Oh, the Thinks You Can Think! Perhaps she calls her Anne Hathaway area the Lorax? Or maybe her Sneetch? Just, whatever you do, don't tell her "There's a Wocket in My Pocket".
there's a place here in the city my wife goes to- the women take their hands and literally "cup" their prospective clients breasts to get the right size. it's a wonder to behold. they're almost never wrong, and yes, most women apparently wear the wrong size. and this thread needs updated pics.
as always...late to the party. Anyway NOT a fan of Frankentits. And it's funny to see how a woman's personality changes after she gets them installed. (especially the unattractive ones) but i guess whatever takes the attention away from their face. thread o' the year
LOL Okay, my two cents. The best way to compliment me on my breasts would be like, I believe it was Isabel said, compliment the shirt. The emphasis being on the "That fits you REALLY well." hence I now know you appreciate the size of my real ones but are polite enough not to say... "holy **** you have big ones." I am proportionate though, so I don't have any back problems because of them... thank god. The best appreciation line though was when I was in high school. I was the setter on our high school volleyball team and one of the guys that liked me came to a game... After a particularly successful play he's sitting behind the bench and we come over for a time out... then he says "You've got a nice set there" as he's staring at my chest - a double entendre from a 17 year old. I was impressed - and to a bunch of "jock girls" it was hilarious. Coincidentally, he married a volleyball player from another school.. apparently mine weren't the only sets he enjoyed.
Well, I never heard of that technique, but only in New York, right? It's true that most women don't wear the correct bra size. Now, I know they don't walk on them, well, not usually, but it's akin to going around with a medium width shoe when you should be wearing a wide size. Not very comfortable, but you might not figure out the problem unless you go to a shoe store and get them measured. With many people buying their shoes at Walmart (the fools), I suspect that happens more often than we might think. Same with breasts and bras, but much worse in terms of numbers and percentage. I still prefer the good old days during the mid-late '60's and early '70's, when millions of American women tossed their bras in the dumpster and were free. Totally groovy. Agree about the pics!
I don't have any boobs. Okay, I do. The best way to compliment is to take a look at the boobs then look away. That's all you need to do. No staring! One of my friends had a boob reduction last week. She was a "H". Holy god...I never noticed that they were that big. She was always wearing covered up clothes. I'm going to see her tomorrow...I'm sure she looks slimmer now! She said she always had bad back pain and couldn't run. She is happy now.
i have to disagree with you sir. speaking of that. I was up late studying for 3 test and didnt go to bed till around 330. when it was time for me to get up i hit the snooze button like 7 times. anywho so im late for class and it was a bit windy and cool out which made my boobs nippy and hoping that they will die down before i get there..not..so i walk into the class and im standing waiting to sign my name of the roll and this guy was staring like really focused on them it took me a few seconds to realize what he was staring at. so i said HI. He was a bit startled that i caught him staring and all he could do was smile and turned his head. perv
this is entirely your fault and not of the said perv...he was doing exactly what all of us would have done...well all of us except mazyar
I've had DD's since 8th grade. They spill out of some brands DD's, which would push me to an E or DDD, but I just avoid those brands. I've had everything from the most ridiculously rude, (pretending to trip just to fall over and grab them) to right out funny ("I want to go swimming in your cleavage"). I don't take offense unless you're just an ******* about it.

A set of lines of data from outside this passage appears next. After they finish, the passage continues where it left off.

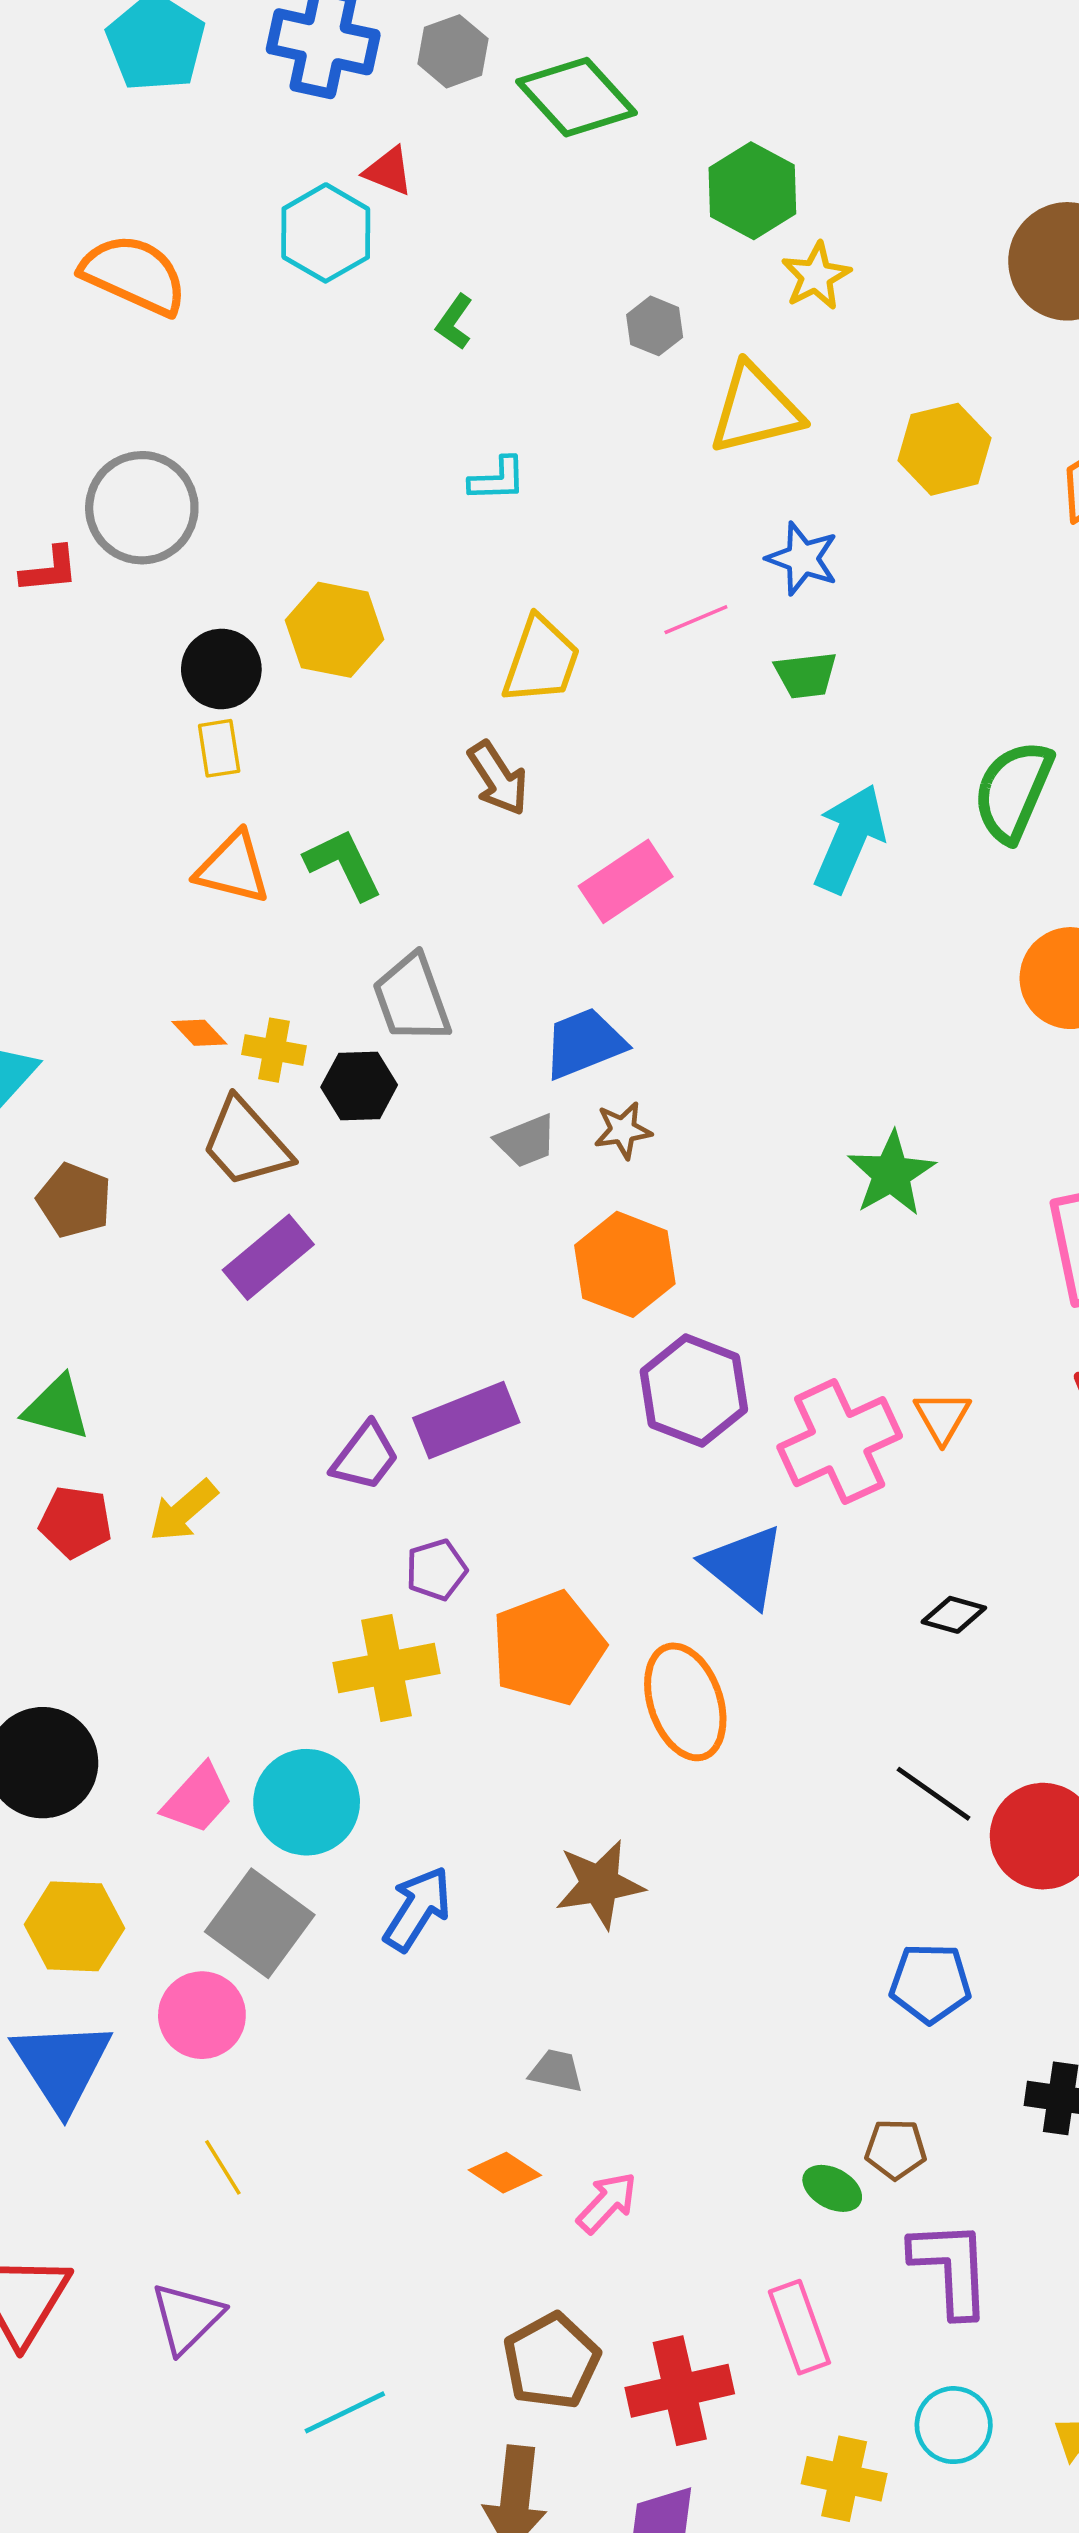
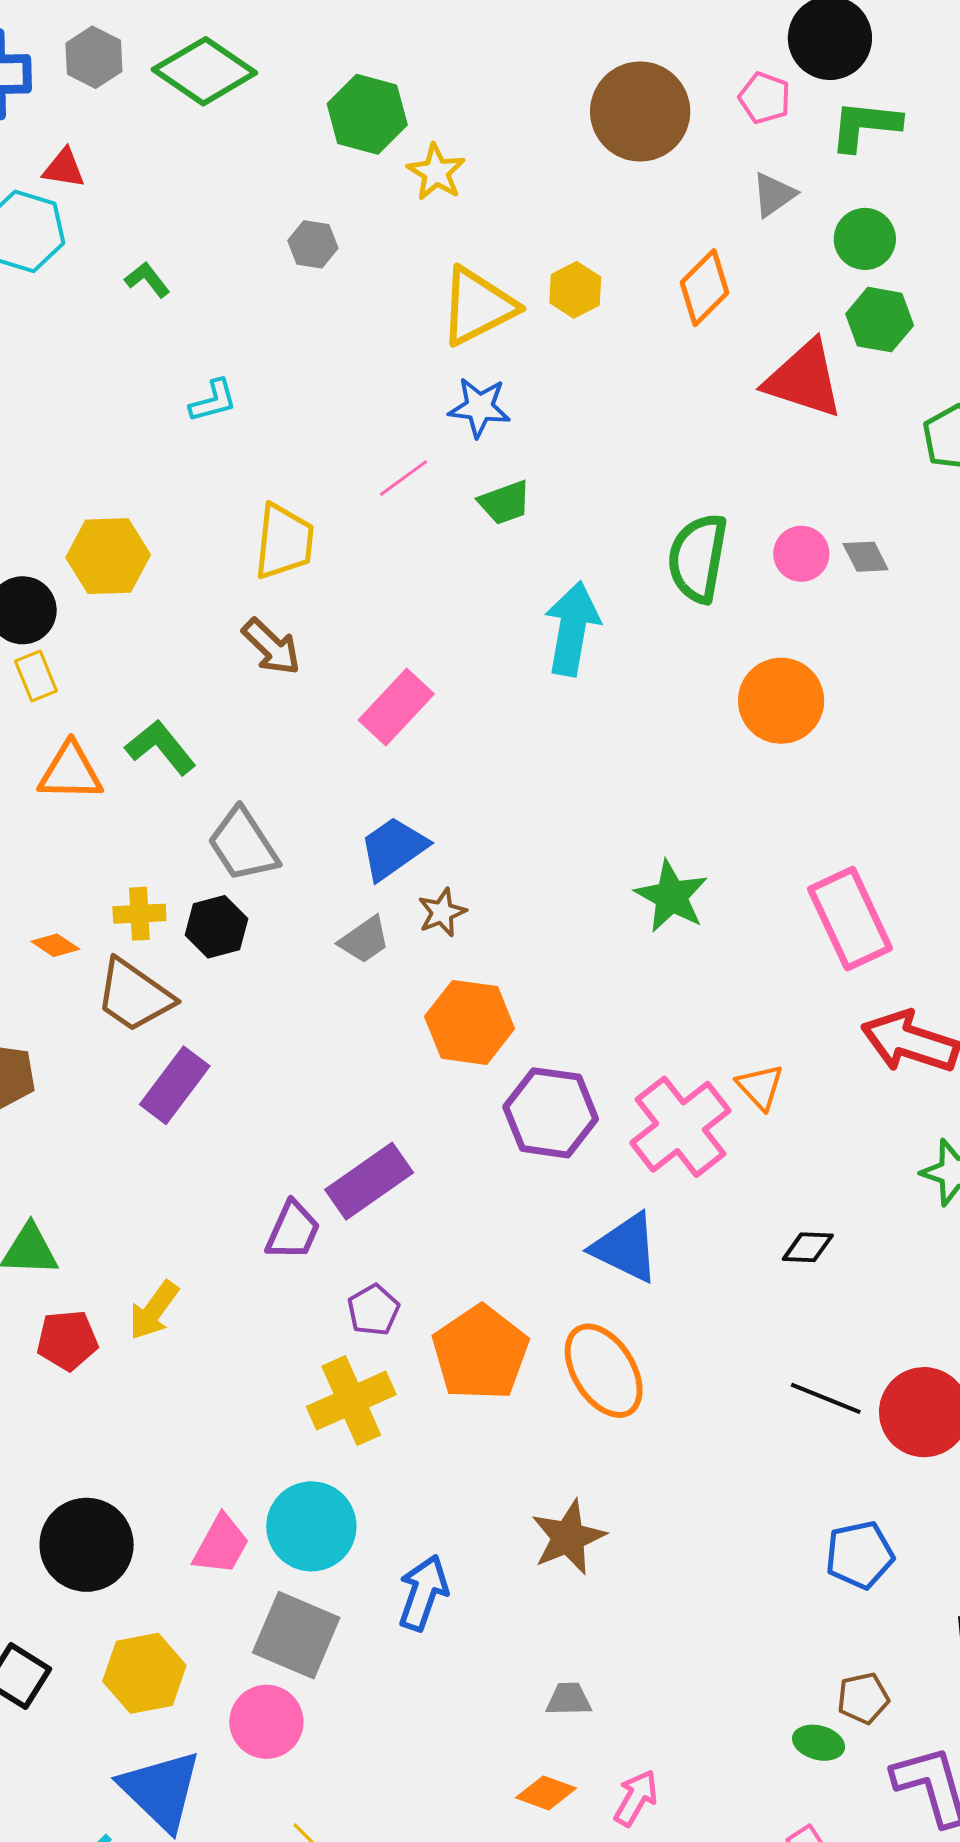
green L-shape: (454, 322) -> (147, 280), turned 120
yellow triangle: (755, 409) -> (478, 306), moved
yellow hexagon: (945, 449) -> (575, 290), size x0.7
orange diamond: (199, 1033) -> (55, 945), moved

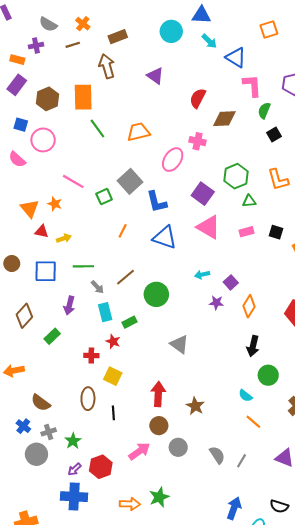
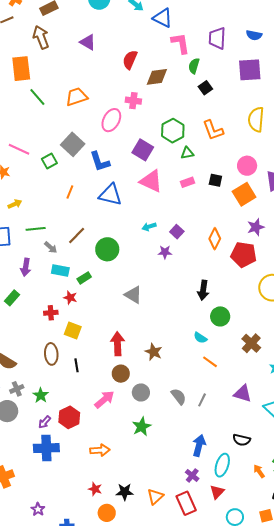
orange diamond: (249, 306) -> (215, 239), moved
cyan rectangle: (105, 312) -> (60, 270), turned -60
green star: (159, 497) -> (142, 427), moved

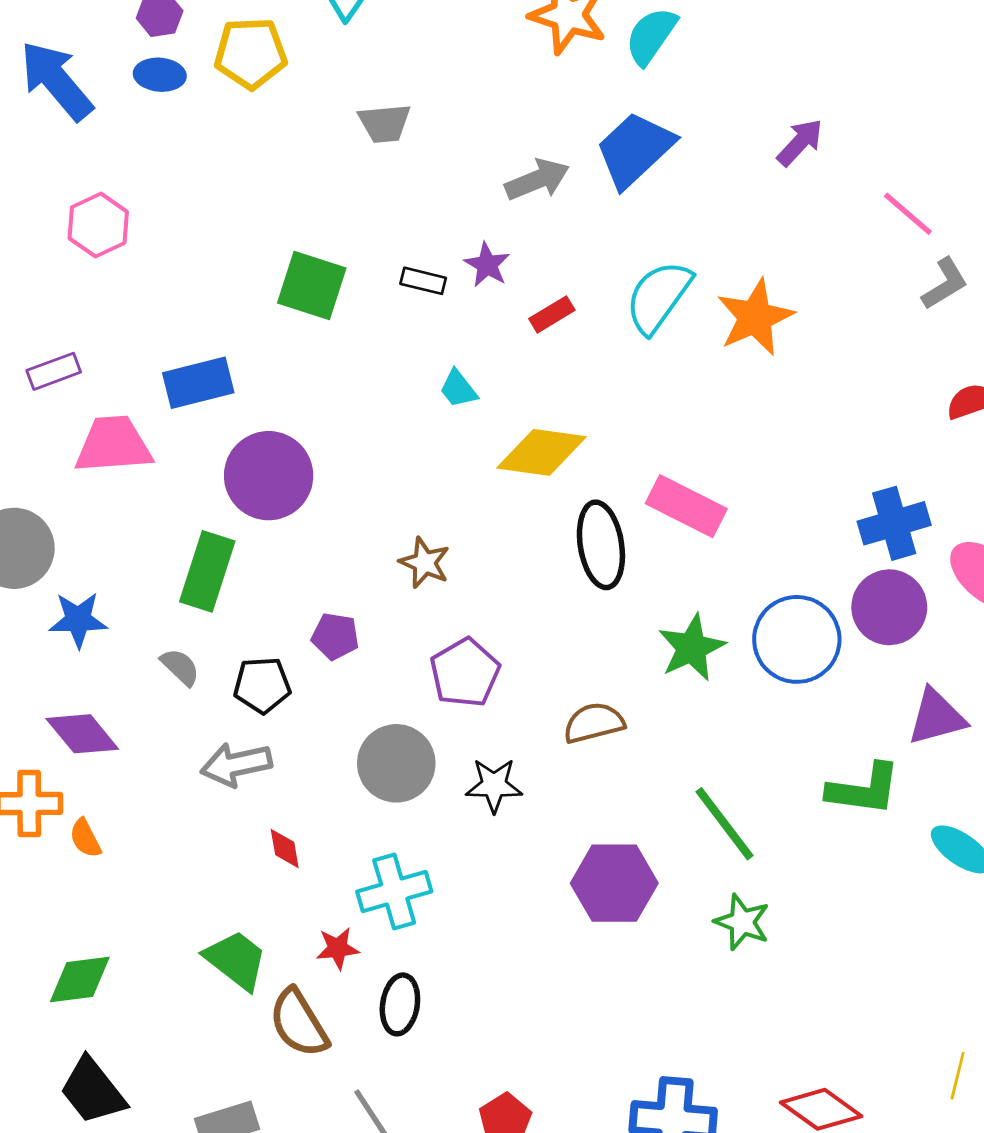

i know exactly how you feel. i starting busting out of DD and had to move up a size in the 9th. then moved up again from there and working at astroworld didnt make it any better. bending over to check the restraints. and your boobs are in some guys face and he tells you how great they are and can he touch them. i had a few guys to grab them . ive considered the surgery but my mom doesnt want me to get it since i really dont have back problems.